Spacey responded in a statement that he didn’t remember it, but if it happened as Rapp described it, then he owes Rapp “the sincerest apology for what would have been deeply inappropriate drunken behavior” and for causing the feelings Rapp has carried all these years. He then ended years of rumors and speculation about his private life by saying that while he’s had relationships with both men and women, “I choose now to live as a gay man.”
This story presents Hollywood with a dilemma. Spacey is very respected and well-liked in the show business community. As we saw with director Roman Polanski, if you’re talented and popular enough, they’ll overlook you drugging and raping a 13-year-old girl and give you an Oscar and a standing ovation (Trivia note: the petition drive for Switzerland not to extradite him back to America to face justice was led by Harvey Weinstein.) Plus, Spacey has pulled out the “gay man bravely coming out” card. Those two things usually wrap a celebrity in a steel cocoon of identity politics protection.
However, in this case, it might backfire. Gay activists who have spent years lobbying for rights such as adoption and being Scoutmasters are furious at Spacey for once again associating gay men with child molesting (they’ve also not happy about him describing being gay as a choice.) In Hollywood, where careers are made or broken by sucking up to the right people and saying the right PC things, I’m sure a lot of anguish is taking place right now over which side to suck up to and which comments to be supportive/outraged about.

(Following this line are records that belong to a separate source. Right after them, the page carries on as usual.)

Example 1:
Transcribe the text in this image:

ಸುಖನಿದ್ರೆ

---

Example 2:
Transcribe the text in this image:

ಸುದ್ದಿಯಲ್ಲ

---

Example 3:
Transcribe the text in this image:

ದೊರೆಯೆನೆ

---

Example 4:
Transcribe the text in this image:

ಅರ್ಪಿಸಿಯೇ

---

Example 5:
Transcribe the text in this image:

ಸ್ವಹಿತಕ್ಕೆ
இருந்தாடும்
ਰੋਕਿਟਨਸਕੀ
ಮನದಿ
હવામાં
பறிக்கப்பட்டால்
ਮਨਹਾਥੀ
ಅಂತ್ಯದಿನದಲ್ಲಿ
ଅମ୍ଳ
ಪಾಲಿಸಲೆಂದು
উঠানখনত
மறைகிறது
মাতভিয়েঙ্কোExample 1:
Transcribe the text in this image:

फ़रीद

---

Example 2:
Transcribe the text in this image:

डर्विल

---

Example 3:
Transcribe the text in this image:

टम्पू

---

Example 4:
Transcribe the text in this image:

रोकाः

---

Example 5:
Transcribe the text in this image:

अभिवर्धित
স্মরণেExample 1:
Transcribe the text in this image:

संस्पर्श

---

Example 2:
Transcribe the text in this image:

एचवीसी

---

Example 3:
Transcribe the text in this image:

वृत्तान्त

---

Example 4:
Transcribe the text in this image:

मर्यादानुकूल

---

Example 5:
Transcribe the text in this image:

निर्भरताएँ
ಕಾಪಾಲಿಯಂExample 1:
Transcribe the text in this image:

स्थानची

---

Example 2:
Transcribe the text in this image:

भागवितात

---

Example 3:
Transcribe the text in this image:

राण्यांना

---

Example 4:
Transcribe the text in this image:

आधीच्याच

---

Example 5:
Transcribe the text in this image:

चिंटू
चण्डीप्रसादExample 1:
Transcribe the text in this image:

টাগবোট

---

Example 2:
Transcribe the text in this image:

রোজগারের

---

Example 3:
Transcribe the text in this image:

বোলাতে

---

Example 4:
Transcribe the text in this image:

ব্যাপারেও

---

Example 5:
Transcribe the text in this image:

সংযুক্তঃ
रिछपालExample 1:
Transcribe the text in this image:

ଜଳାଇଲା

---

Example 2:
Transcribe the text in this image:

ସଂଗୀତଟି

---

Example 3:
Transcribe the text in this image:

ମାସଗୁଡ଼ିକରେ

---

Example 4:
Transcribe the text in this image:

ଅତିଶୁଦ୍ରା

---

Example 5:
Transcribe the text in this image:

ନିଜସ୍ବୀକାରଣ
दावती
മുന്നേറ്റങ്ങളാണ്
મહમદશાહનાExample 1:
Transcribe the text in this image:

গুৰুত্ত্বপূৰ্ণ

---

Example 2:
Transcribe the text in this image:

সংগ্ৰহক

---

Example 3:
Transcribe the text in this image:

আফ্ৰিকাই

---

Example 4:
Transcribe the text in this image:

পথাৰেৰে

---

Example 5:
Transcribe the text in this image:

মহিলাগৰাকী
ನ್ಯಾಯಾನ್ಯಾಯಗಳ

I’m glad I live out in “Flyover Country,” where things are not so morally ambiguous, nuanced and “problematic.” Here, we think that getting drunk and trying to force yourself sexually on a 14-year-old is just dead wrong, no matter the circumstances or the perpetrator’s “sexual identity.” Sorry to be so simplistic. But at least our moral code isn’t a house of cards, waiting to collapse the second someone opens a window.